I have two doctors, a wonderful GP (D1), actually rephrase that she is absolutely incredible and also a psychologist (D2). Both are trying really hard to help me find me as I have no freaking idea!
How about you fellow sufferers? What are your core beliefs?
Part of this finding me exercise is identifying my core beliefs: Beliefs about myself, relationships and life.
So here you go: Core beliefs of a person with BPD. As you can see, I probably need a bit of work!
This is the first worksheet I was given and it can be downloaded here https://www.therapistaid.com/therapy-worksheet/core-beliefs
Take a look at the examples. How many did you circle?
Me? I was asked to circle ONE. Just one. But I circled all of the below. Great start huh?
- I’m unlovable
- I’m not good enough
- I’m a bad person
- I’m abnormal
- I’m boring
- I’m worthless
- I’m undeserving
This is the second worksheet which can be downloaded from www.eddinscounseling.com. Again, you can see my self-view is rather negative.
This is not depression. These are core beliefs. I am black and white. As far as I am concerned, this is me. When people see this and say “Wow! You have really low self-esteem!” My answer is, “No. I just don’t have self-esteem.”
People say things like, “But you’re such a lovely person!”, “Why can’t you see yourself as other people do?”
I just don’t. It’s not there. I can’t reach it.
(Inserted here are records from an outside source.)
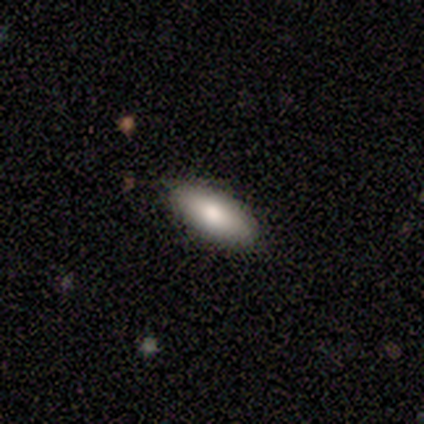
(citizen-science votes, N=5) This is clearly a smooth galaxy (100%). How rounded: clearly in between (80%). Merging: clearly none (80%).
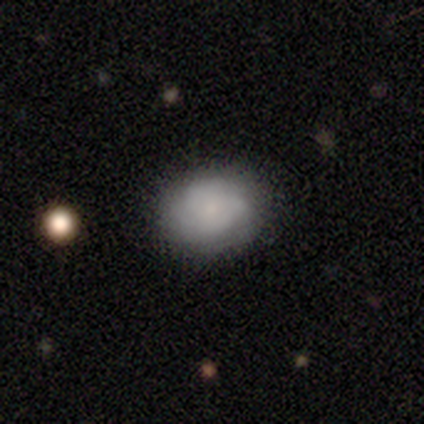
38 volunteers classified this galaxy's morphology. Smooth or featured?
  - smooth: 63% *
  - featured or disk: 34%
  - star or artifact: 3%
How rounded?
  - in between: 58% *
  - round: 42%
  - cigar-shaped: 0%
Merging?
  - none: 73% *
  - minor disturbance: 19%
  - major disturbance: 8%
  - merger: 0%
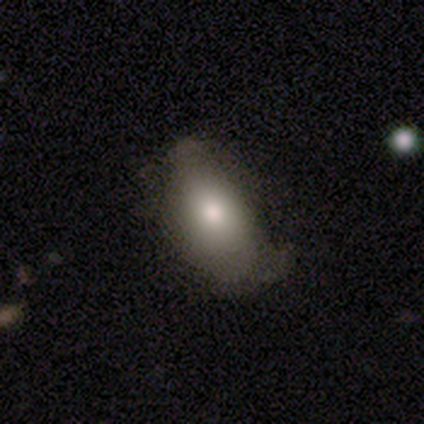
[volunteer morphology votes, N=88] Smooth or featured? smooth (76%)
How rounded? in between (90%)
Merging? none (48%)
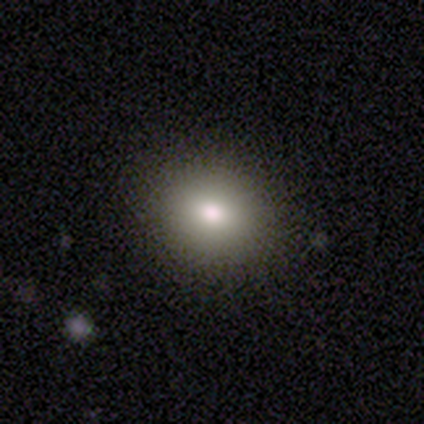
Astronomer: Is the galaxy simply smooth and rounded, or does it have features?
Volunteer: smooth — 80%.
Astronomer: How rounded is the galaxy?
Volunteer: round — 50%, tied with in between at 50%.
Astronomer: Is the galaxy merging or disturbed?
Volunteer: none — 100%.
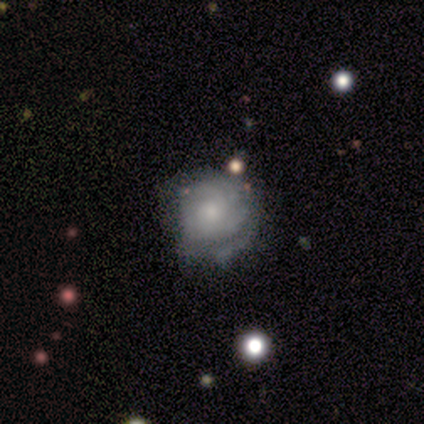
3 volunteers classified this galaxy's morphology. Smooth or featured? 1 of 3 (33%, tied with featured or disk and star or artifact) said smooth. How rounded? 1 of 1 (100%) said round. Merging? 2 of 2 (100%) said none.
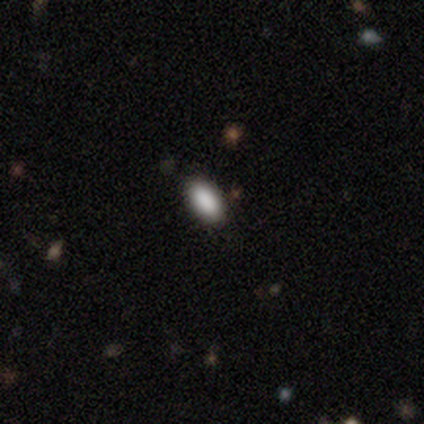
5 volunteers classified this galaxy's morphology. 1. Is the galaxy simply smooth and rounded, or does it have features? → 100% smooth, 0% featured or disk, 0% star or artifact.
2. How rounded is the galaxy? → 80% in between, 20% round, 0% cigar-shaped.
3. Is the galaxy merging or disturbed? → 100% none, 0% minor disturbance, 0% major disturbance, 0% merger.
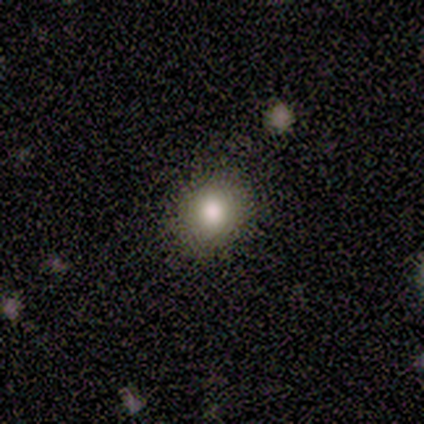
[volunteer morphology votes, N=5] A smooth galaxy with no disk features (100%) that is round (80%).

Vote fractions:
- Smooth or featured? smooth: 100% / featured or disk: 0% / star or artifact: 0%
- How rounded? round: 80% / in between: 20% / cigar-shaped: 0%
- Merging? none: 100% / minor disturbance: 0% / major disturbance: 0% / merger: 0%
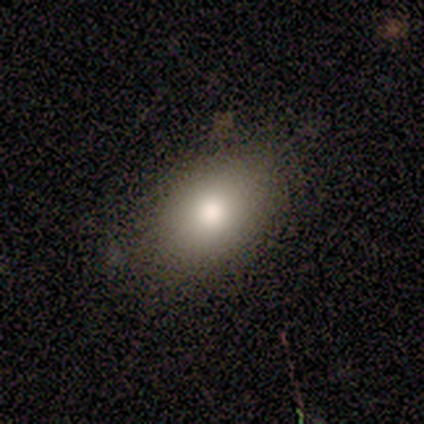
This is likely a smooth galaxy (60%). How rounded: likely in between (67%). Merging: possibly none (50%, tied with minor disturbance).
What I want people to do is to tell me: Why do they like me? What is lovely about me? What is worthy of respect? What aspect of me is lovable? What good do you see in me?
Anything people, just anything. Please don’t stand and stare at me in surprise – just tell me because really, truly I don’t know. “You’re just you” or “Because you are” are not helpful to me.
There are exercises that follow these sheets – but I can’t follow the exercises. I need to someone to guide me. There is an almighty black spot or a hole or something that I just can’t get past.
To me this is normal. Is this normal to you?
How hard do you find these exercises? I’d really like to know.